I keep being tempted to watch Disney+ before bed. I don't even like most of the Marvel movies, and yet I've seen them all—some multiple times, despite the empty feeling they leave me with. Instead of watching an Avengers, I'd recommend Tom King and Gabriel Walta's The Vision, which takes the expansive, convoluted trappings of the Marvel Universe and stuffs them into a domestic, suburban drama. It's an unnerving (and very funny) look at what American normalcy is, and a far more thoughtful deconstruction of superheroes than, say, The Boys or Deadpool. Plus, it's available in a brief two volumes, which will take you less time to read than it would to watch Endgame, and maybe you’ll get to sleep at a reasonable hour.

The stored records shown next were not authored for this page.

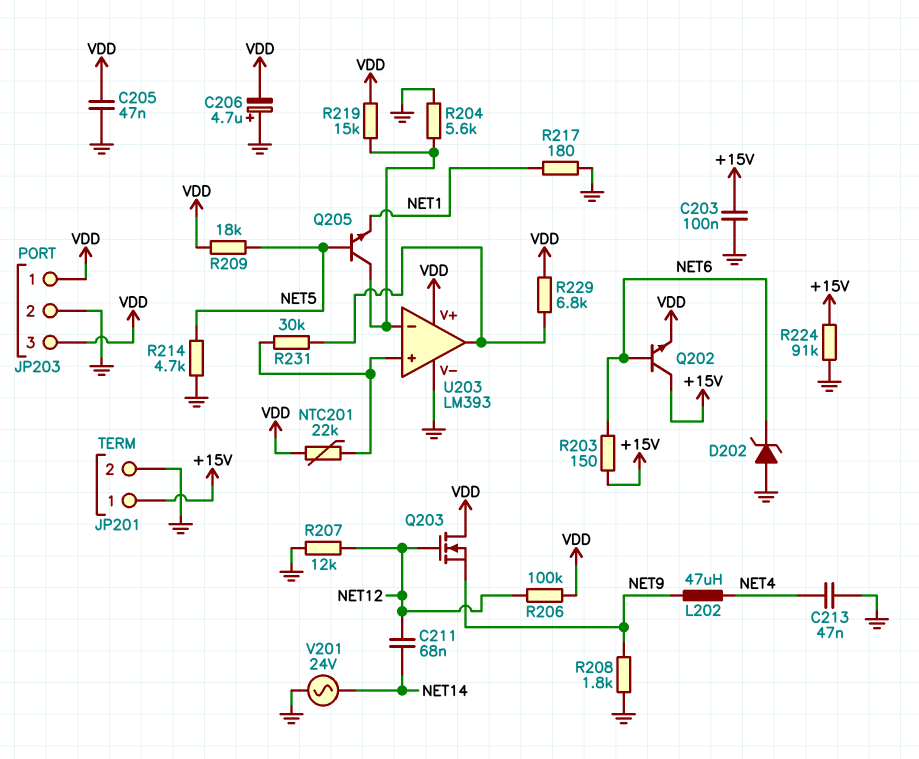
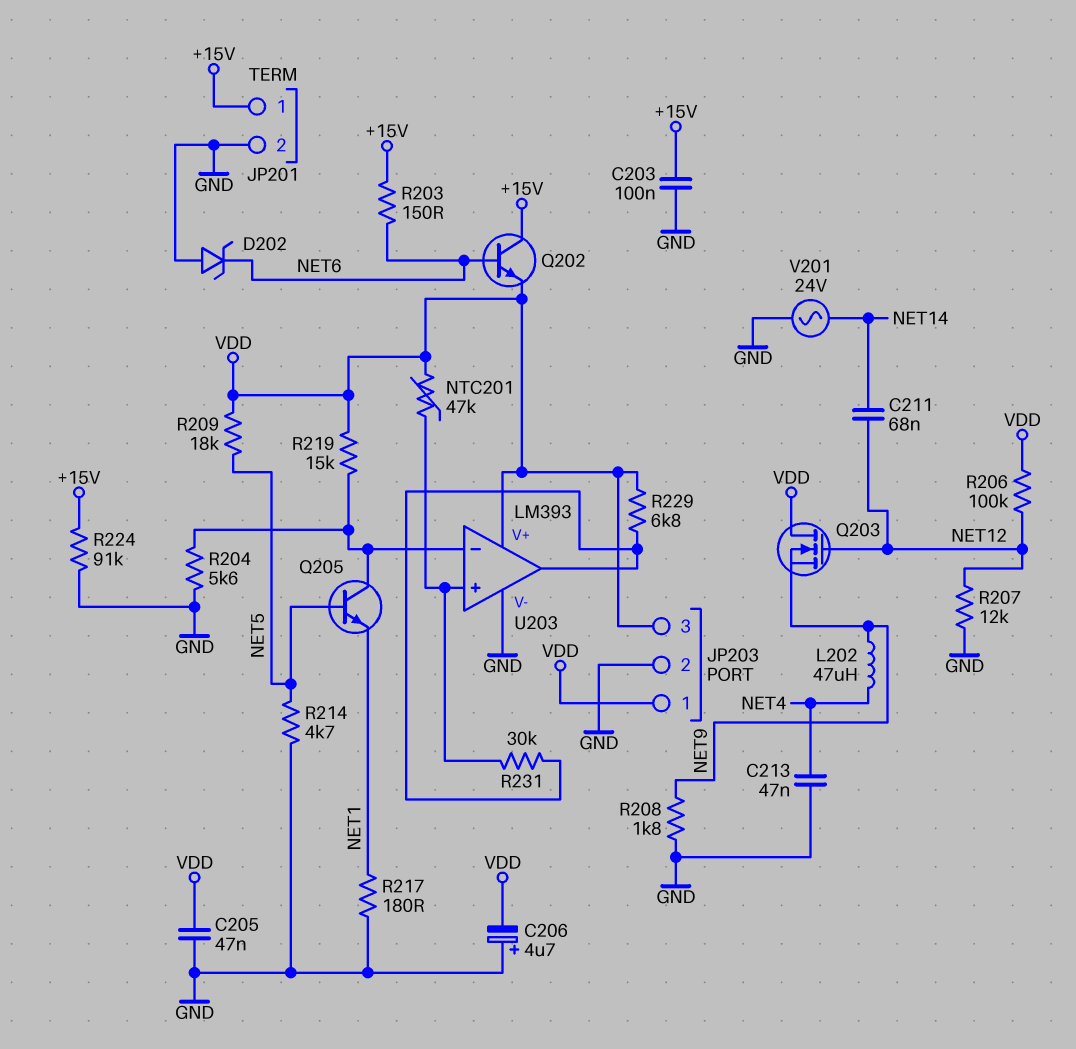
NTC201: 22k (U203/in+, VDD) -> 47k (U203/in+, VDD)

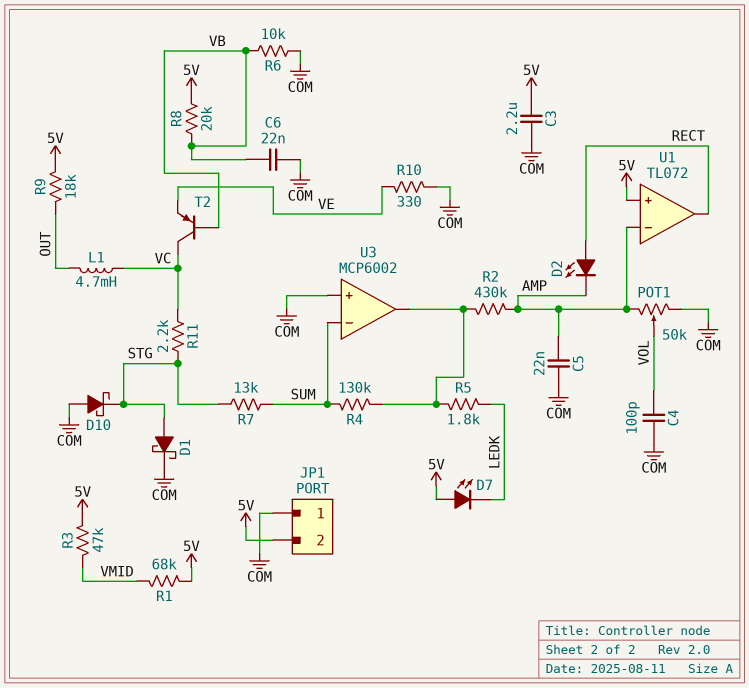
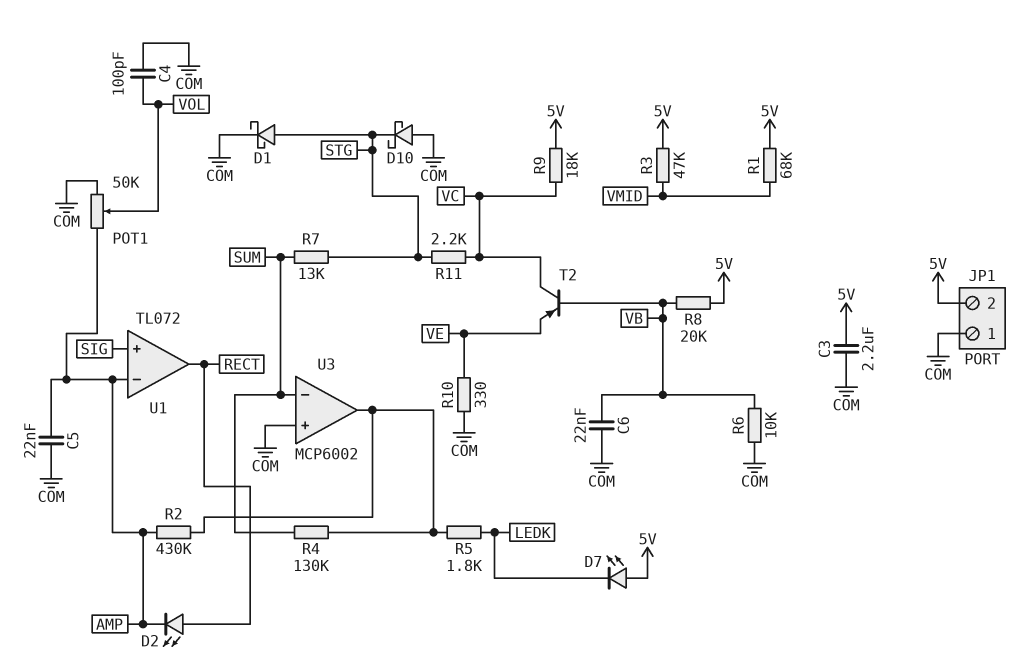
L1: 4.7mH (OUT, VC) -> none
R9: 18k (5V, OUT) -> 18k (5V, VC)
U1 pin in+: 5V -> SIG

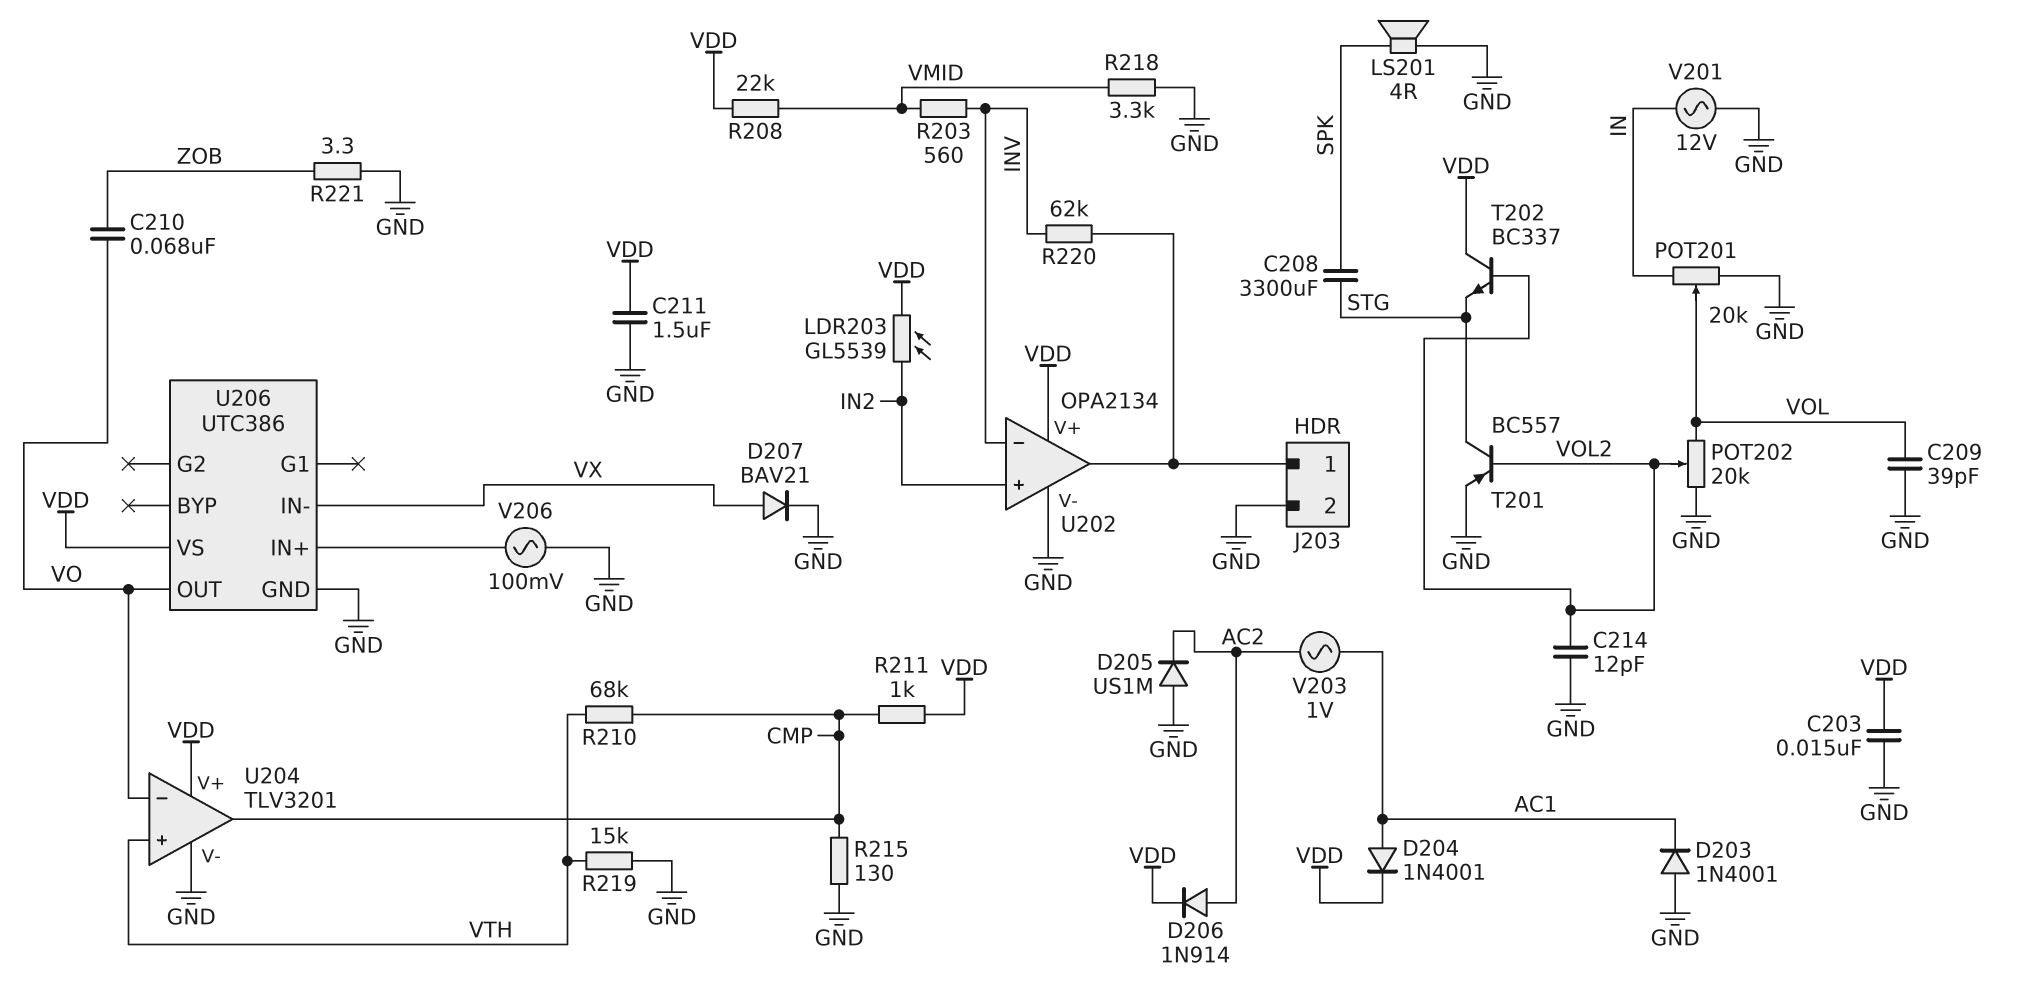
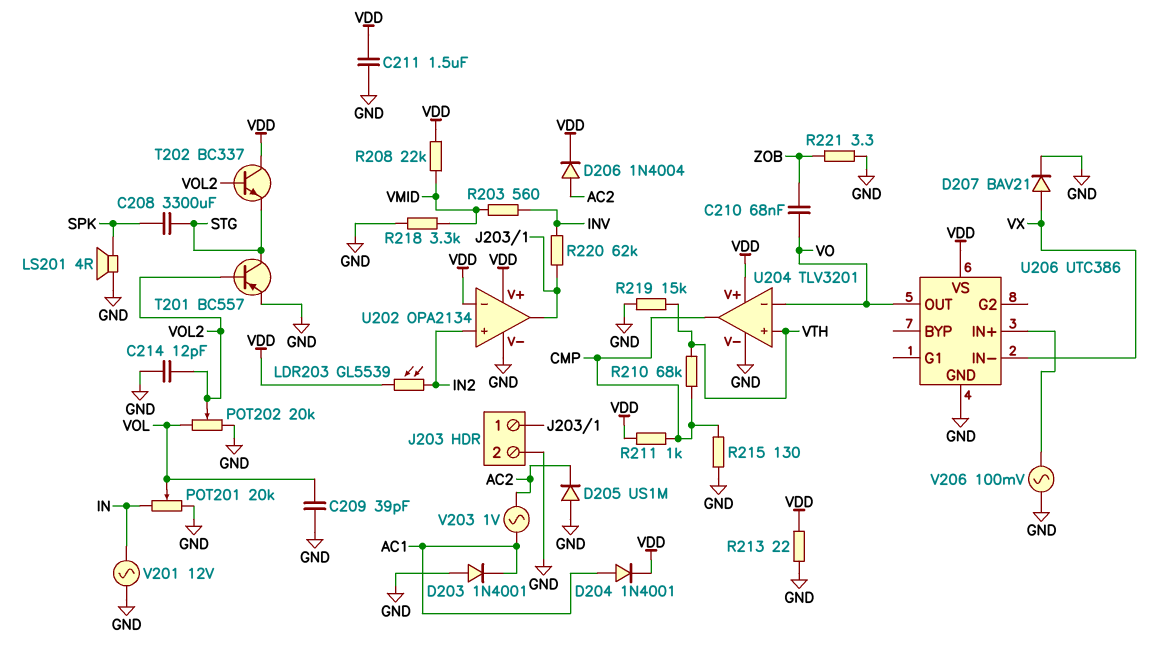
C203: 15nF (GND, VDD) -> none
D206: diode 1N914 (A AC2, K VDD) -> diode 1N4004 (A AC2, K VDD)
R213: none -> 22 (GND, VDD)
U202 pin in-: INV -> VDD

What’s a book you’re proud to have finished?
The book I’m proudest to have finished was the one Roberto Bolaño never did: his posthumous masterpiece 2666. It’s a five-part beast, each one disparate in plot, tone, and structure. But they all circle around an idea—one of existential horror—expressed with varying degrees of intimacy and scale. It’s a tough read, especially the fourth book, “The Part About the Crimes,” which details the atrocious murders of women in the fictional factory city of Santa Teresa (based on Ciudad Juárez) with such unflinching detachment that the exercise numbs the reader. It’s an incredible, audacious gamble.
Obviously, it’s hard to consume 2666 and wonder what a complete version of it might’ve looked like. But maybe it’s those gaps that are the most powerful parts of the book—imagining things that could have been.